Orbene, il nuovo statuto, approvato nel 2016 ed allegato alla delibera consiliare impugnata, è intervenuto a modificare gli organi previsti nel precedente statuto, abolendo -come rilevato dal Tar- il Comitato di indirizzo e di controllo ed i rinvii al Regolamento per il controllo ana, in quanto ha istituito un Comitato degli enti pubblici soci (i quali, con voto paritario, rendono pareri preventivi vincolanti ed obbligatori); inoltre, ha sostituito al Consiglio di amministrazione con un amministratore unico.

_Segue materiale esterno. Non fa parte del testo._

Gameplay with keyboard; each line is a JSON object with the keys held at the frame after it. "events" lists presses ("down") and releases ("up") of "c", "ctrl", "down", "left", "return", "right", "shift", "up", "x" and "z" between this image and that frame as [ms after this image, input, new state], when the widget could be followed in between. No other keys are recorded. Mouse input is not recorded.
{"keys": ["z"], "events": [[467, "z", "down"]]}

La sovrapponibilità delle due discipline statutarie va esclusa con conseguente impossibilità di riferire alla disciplina vigente le censure mosse alla disciplina attualmente in vigore, per come dimostrato per tabulas dalle censure mosse in appello nella parte in cui riguardano le modalità di funzionamento del Comitato degli enti pubblici soci, di nuova istituzione. Queste, totalmente assenti nel ricorso in primo grado – e perciò inammissibili in appello- confermano la novità della governance degli enti socie dei sistemi di controllo societari (oltre che di numerosi altri aspetti attinenti alla composizione del capitale, alle maggioranze assembleari, ai limiti del potere dell’amministratore unico, su cui non merita soffermarsi), determinata dall’approvazione del nuovo statuto nell’aprile 2016, per adeguamento al d.lgs. n. 175 del 2016.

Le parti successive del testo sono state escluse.